You’re great at seeing the big picture and how all the moving parts of your business fit together. You excel at shining a light on the path for employees so they can feel safe in knowing where the business is heading.

On the flip side, if your vision is too over-the-top and potentially out of reach, your employees can become disengaged or unmotivated because they can’t clearly see the end goal. Try to place stepping-stones on the way to the big idea to help break the path into more digestible pieces.

 

 

If you identify as an Embracer…

While you know you’re the boss, you also take a more democratic approach to how you work with your team.

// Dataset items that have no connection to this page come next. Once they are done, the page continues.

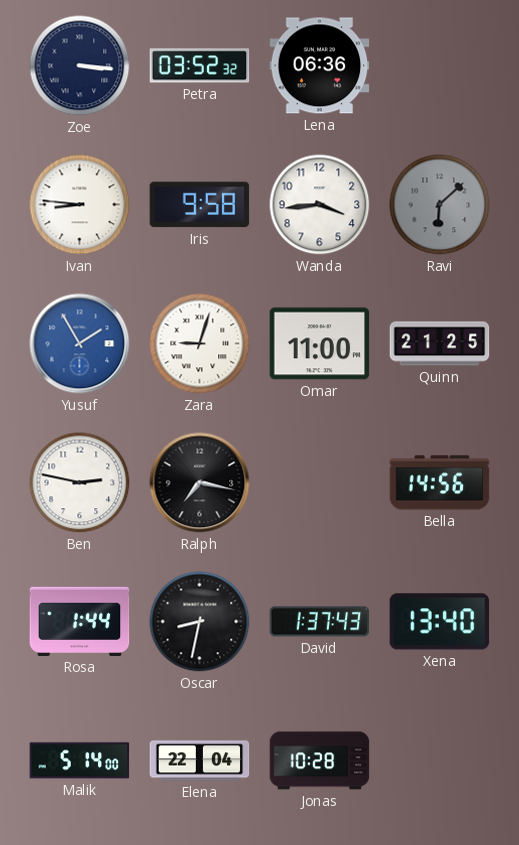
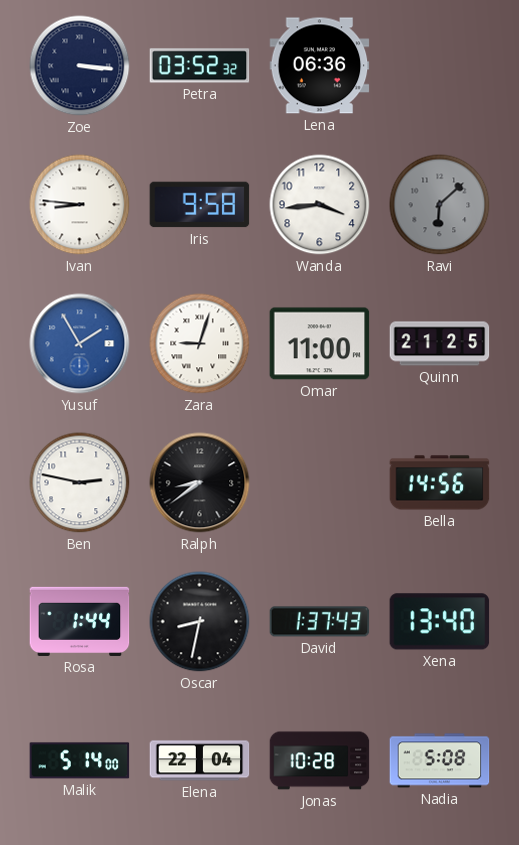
Ralph: 7:17 -> 8:39
Nadia: none -> 5:08
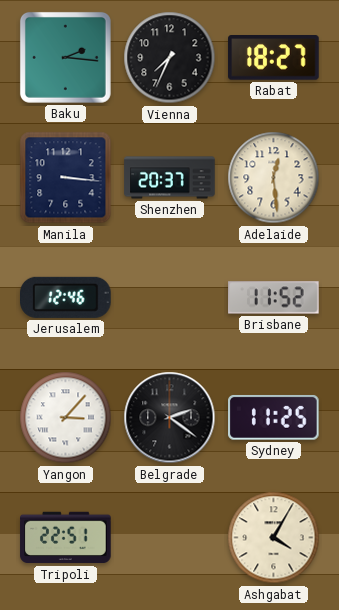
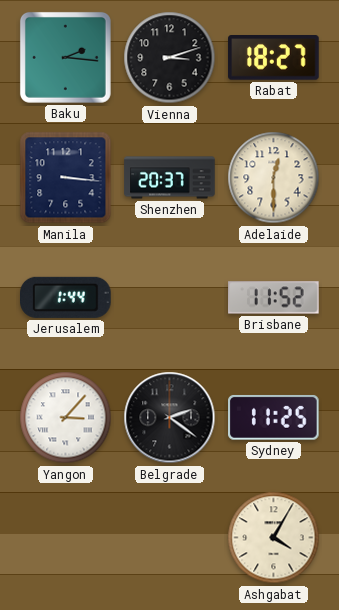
Vienna: 7:34 -> 3:12
Adelaide: 12:29 -> 12:30
Jerusalem: 12:46 -> 1:44
Tripoli: 22:51 -> none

You see working as a group as a great opportunity to use a lot of brainpower to arrive at the best solution. Your staff sees their perspectives put into action and they respect you for taking their opinion into account.

This inclusive method of leadership can backfire if your staff lacks the knowledge or know-how to make educated contributions to the discussion. If their understanding of the problem or method is lacking, that team-based contribution weakens. Consider pairing your embracer style with a little of the coaching style to ensure that each employee is knowledgeable and ready to contribute.

 

 

If you identify as an Affiliate…

Your leadership comes from the heart — you like working closely with your team to help them find the best way and are very considerate of everyone’s feelings. You’re the best boss to have when problems arise and morale drops.

There are times when you might be too nurturing and dependent on your staff, which means you could be taken advantage of. Complement your management style with the visionary method. Paired together, you can share your positive ideas but with the big picture in mind so your staff doesn’t see you as weak or lacking direction.